Sunday, November 29, 2009

Cheap Content on the Fly

I recently read an article in the latest issue of Wired that was predictive of the direction online content production and distribution is heading. It was called "A fiendishly clever startup knows what we are Googling - then churns out thousands of cheap videos and articles to meet our every whim and wish: The Answer Factory" The title pretty much sums up the article: a media company is using algorithms to identify what people are searching for, then determines the profitablity for that query and ultimately bids out production work to freelancers, fact checkers, editors and bloggers to produce the content and publish it to their distribution platform.

What's interesting about this method is that its all predicated upon the long tail theory (coincidentally first mentioned by Wired EIC Chris Anderson). Because they filter all queries through a LTV process whereby they determine the profitability of each query based on competition and search volume most of their content relies on long tail search queries, such as Where Can I Donate a Car in Dallas?, How To Make a Breakfast Nook Out Of A Church Pew, or How To Draw A Greek Helmet?

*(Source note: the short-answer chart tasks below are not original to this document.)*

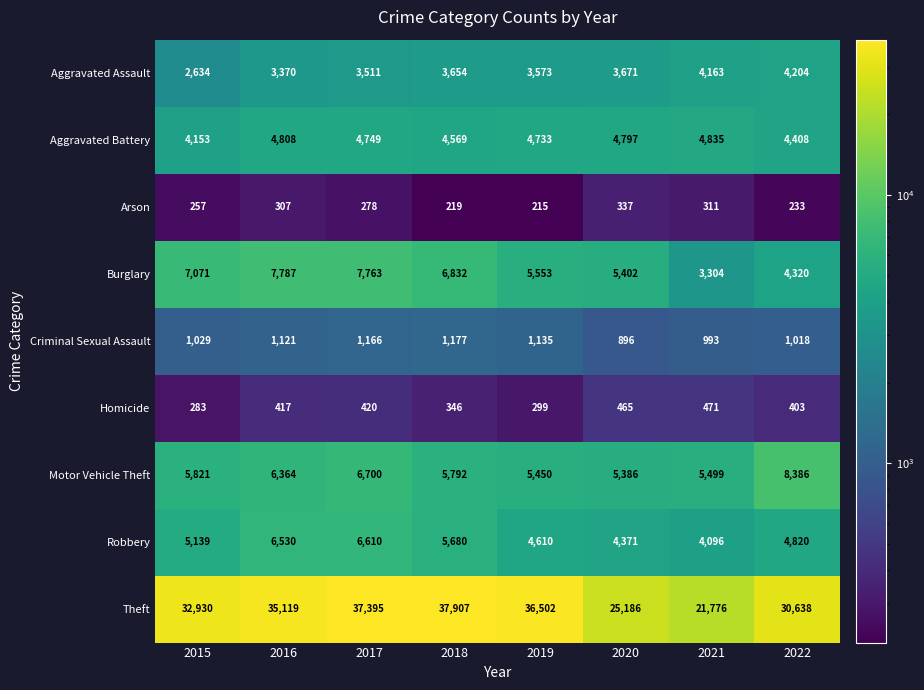

What is the difference between the second highest and second lowest values in the Aggravated Battery series?

400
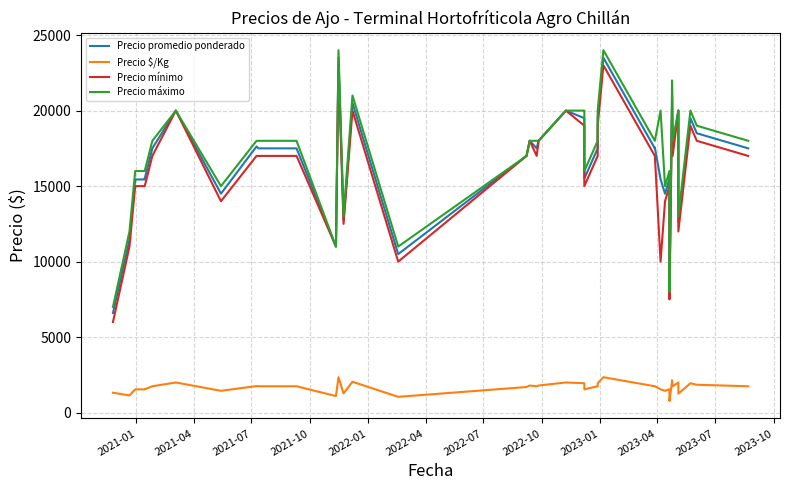

What are all the series names shown in the legend?

Precio promedio ponderado, Precio $/Kg, Precio mínimo, Precio máximo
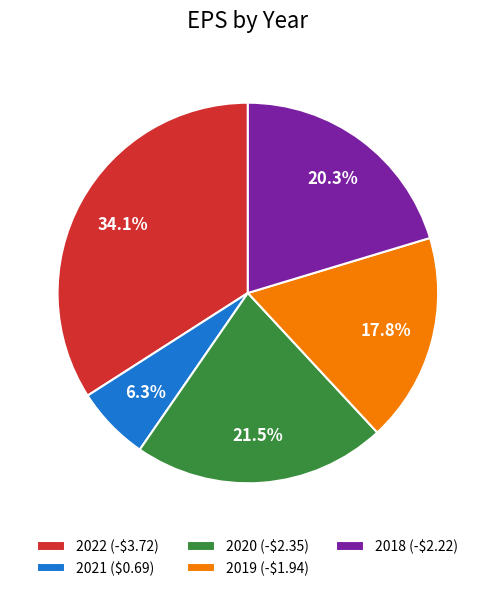

What percentage is NOT represented by 2022 (-$3.72)?

65.9%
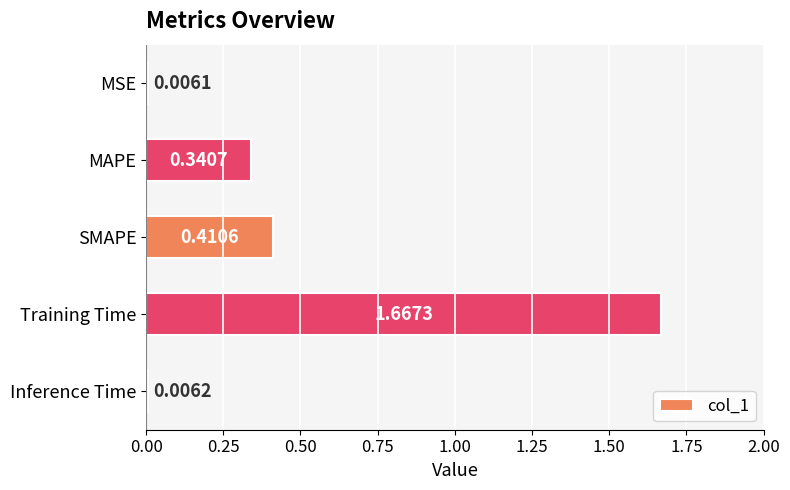

What is the change in value from MAPE to Training Time?

+1.3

Once they determine the topic they bid it out to freelancers who could make up to $20 per video clip or $15 per article. Apparently the emphasis here isn't to provide high-quality content but to develop answers to questions people have and make money from it. It's the answer to Google. And so far it has done what its supposed to do: provide answers to some of the most common questions people have as soon as they have it. The quality of content is not a top priority either. Clearly there are some competitors to Demand Media who place a high value on quality, but for now the key to this model is to create the right content, have it appear at the right time and make money off of it.

So whats in it for content producers? No idea. $20 bucks per video probably doesn't even pay for the gas these videographers pay to drive from location to location, but in this economy I guess its better than nothing. And on top of that Demand has some aggressive goals -- upwards of 1,000,000 videos produced per month. Demands CEO (of former Myspace fame) Richard Rosenblatt's strategy has apparently been working. Not only is Demand projected to bring in $200 million in revenue this year (source Wired.com), but his aggressive production of video content has him enlisted as an informal consultant/partner to Google, where Demand already provides over 17,000 videos to Youtube (more than twice the content of CBS, AP, Al Jazeera, UMG and a few others combined). Rosenblatt has already been compared to Henry Ford for the digital era in terms of his video production efficiency, but more interesting to me is the tolerance of online viewers to accept low grade content. Clearly there is a behavior here that is different from traditional video consumption on TV and in theaters, where you can have poor content, but high quality. Online it seams the priority is reversed where content outweighs production value.

RELATED (in same issue of Wired): Ray Tintori DIY music videos for MGMT. New director getting praise from none other than Spike Jonze who's familiar with this method of content production - see Video Days (props to the version of Passing Me By by Pharcyde).

UPDATE: just after posting this article I came across this article from the NY Times about the fall and rise of media called The Fall and Rise of Media. In it is a reference to Demand Media: "Where do all the burgeoning pixels come from? Everywhere, and cheap at that. An outfit called Demand Media now tests headlines for reader salience and cranks out thousands of articles and videos daily that it pays about $20 apiece for."
Defnitely keep an eye on this company and trend...cheap content churned out fast based on real-time search query data from Google and other leading engines.